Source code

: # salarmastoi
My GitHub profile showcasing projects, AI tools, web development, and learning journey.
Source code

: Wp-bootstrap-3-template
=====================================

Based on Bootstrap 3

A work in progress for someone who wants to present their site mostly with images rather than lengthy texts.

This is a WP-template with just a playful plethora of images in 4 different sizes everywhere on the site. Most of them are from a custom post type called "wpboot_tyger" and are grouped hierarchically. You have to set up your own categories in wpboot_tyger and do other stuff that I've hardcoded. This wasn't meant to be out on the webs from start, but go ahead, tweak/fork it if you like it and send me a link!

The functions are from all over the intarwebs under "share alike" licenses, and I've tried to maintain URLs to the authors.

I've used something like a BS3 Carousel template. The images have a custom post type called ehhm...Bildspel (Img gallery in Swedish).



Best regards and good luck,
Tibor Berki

☆ ☆ ☆ ☆ ☆ ☆ ☆

Whenever a line in the records contains the word "from", copy that line.

This is a WP-template with just a playful plethora of images in 4 different sizes everywhere on the site. Most of them are from a custom post type called "wpboot_tyger" and are grouped hierarchically. You have to set up your own categories in wpboot_tyger and do other stuff that I've hardcoded. This wasn't meant to be out on the webs from start, but go ahead, tweak/fork it if you like it and send me a link!
The functions are from all over the intarwebs under "share alike" licenses, and I've tried to maintain URLs to the authors.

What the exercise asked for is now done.